What they tell me is this. The current work load isn’t difficult, it’s just trivial. Also, there’s a lot of it. One reason, we mutually determined in seminar, is because, in the current regime, no teacher wants to make the mistake of not asking for work and looking weak or lazy.  Many of us, myself included, are living in fear and working from a standpoint that all bases need to be covered, all surveys answered, all checkboxes checked.

This is where “as if” thinking comes in. Just as Havel and the survivors of the Prague Spring saw that opposition to the system meant learning how to avoid triggering the part of the system built to crush opposition, I think students and educators who sense opportunity within the current educational crisis need a mixture of creativity and bravery. Some assignments will have to be honored. Some deserve only notional respect. It is up to each individual to do their own personal sorting and ranking of risks. At the same time, however, it is up to the entire community of participants to see some form of risk as necessary and to see the system itself as providing the language and rhetorical tools needed to oppose it.

In the case of my particular class, which is part of the International Baccalaureate diploma program, those tools lie within the IB Learner Profile, a statement of collective values that seem banal (IB students are Inquirers, Knowledgeable, Communicators, Risk-Takers, etc.) until you actually try to honor them in your daily educational practice. I’m lucky to teach a course where I can say, simply, “What IB Learner Profile values did you exhibit this week?” as a writing prompt and take the resulting reflective summary as its own proof of work. Then again, I teach other classes (freshman Algebra) where students gripe about the long term utility of certain math topics only to gripe even more when I suggest setting their own educational agenda.

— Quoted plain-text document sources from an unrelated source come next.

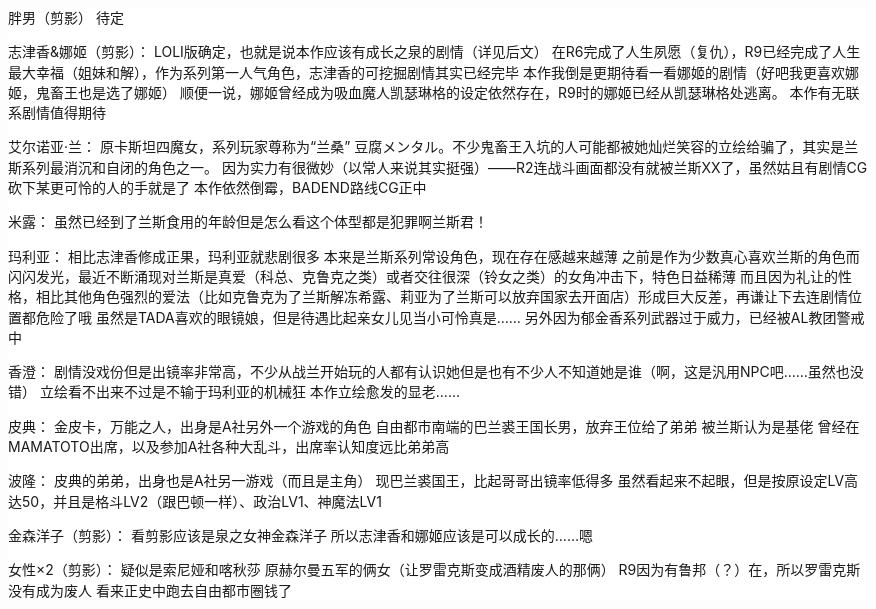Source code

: 胖男（剪影）
待定


志津香&amp;娜姬（剪影）：
LOLI版确定，也就是说本作应该有成长之泉的剧情（详见后文）
在R6完成了人生夙愿（复仇），R9已经完成了人生最大幸福（姐妹和解），作为系列第一人气角色，志津香的可挖掘剧情其实已经完毕
本作我倒是更期待看一看娜姬的剧情（好吧我更喜欢娜姬，鬼畜王也是选了娜姬）
顺便一说，娜姬曾经成为吸血魔人凯瑟琳格的设定依然存在，R9时的娜姬已经从凯瑟琳格处逃离。
本作有无联系剧情值得期待


艾尔诺亚·兰：
原卡斯坦四魔女，系列玩家尊称为“兰桑”
豆腐メンタル。不少鬼畜王入坑的人可能都被她灿烂笑容的立绘给骗了，其实是兰斯系列最消沉和自闭的角色之一。
因为实力有很微妙（以常人来说其实挺强）——R2连战斗画面都没有就被兰斯XX了，虽然姑且有剧情CG砍下某更可怜的人的手就是了
本作依然倒霉，BADEND路线CG正中


米露：
虽然已经到了兰斯食用的年龄但是怎么看这个体型都是犯罪啊兰斯君！


玛利亚：
相比志津香修成正果，玛利亚就悲剧很多
本来是兰斯系列常设角色，现在存在感越来越薄
之前是作为少数真心喜欢兰斯的角色而闪闪发光，最近不断涌现对兰斯是真爱（科总、克鲁克之类）或者交往很深（铃女之类）的女角冲击下，特色日益稀薄
而且因为礼让的性格，相比其他角色强烈的爱法（比如克鲁克为了兰斯解冻希露、莉亚为了兰斯可以放弃国家去开面店）形成巨大反差，再谦让下去连剧情位置都危险了哦
虽然是TADA喜欢的眼镜娘，但是待遇比起亲女儿见当小可怜真是……
另外因为郁金香系列武器过于威力，已经被AL教团警戒中


香澄：
剧情没戏份但是出镜率非常高，不少从战兰开始玩的人都有认识她但是也有不少人不知道她是谁（啊，这是汎用NPC吧……虽然也没错）
立绘看不出来不过是不输于玛利亚的机械狂
本作立绘愈发的显老……


皮典：
金皮卡，万能之人，出身是A社另外一个游戏的角色
自由都市南端的巴兰裘王国长男，放弃王位给了弟弟
被兰斯认为是基佬
曾经在MAMATOTO出席，以及参加A社各种大乱斗，出席率认知度远比弟弟高


波隆：
皮典的弟弟，出身也是A社另一游戏（而且是主角）
现巴兰裘国王，比起哥哥出镜率低得多
虽然看起来不起眼，但是按原设定LV高达50，并且是格斗LV2（跟巴顿一样）、政治LV1、神魔法LV1


金森洋子（剪影）：
看剪影应该是泉之女神金森洋子
所以志津香和娜姬应该是可以成长的……嗯


女性×2（剪影）：
疑似是索尼娅和喀秋莎
原赫尔曼五军的俩女（让罗雷克斯变成酒精废人的那俩）
R9因为有鲁邦（？）在，所以罗雷克斯没有成为废人
看来正史中跑去自由都市圈钱了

Hence this short(ish) manifesto. As much as I would love to end things with a rousing “we have nothing to loose but our chains,” I fear that many, teachers, students and administrators alike, might still need their chains if only to keep them connected to the shifting earth beneath their feet. I, for one, have no desire to pick a fight with a system that pays me well, affords me enough trust to make the profession of teaching feel like more than just a job and which puts me in communication with earnest, inquisitive students. I am merely proposing that, given the shrinking list of options, we treat educational moment, absurd as it may feel, as a welcome opportunity for, as Havel himself would have put it, “living in Truth.”

My “as if” prescription isn’t for everyone, just as it wasn’t for everyone in 1968 Czechoslovakia. For those willing to give it a one-week try, consider the next five days and Theory of Knowledge your momentary safe harbor.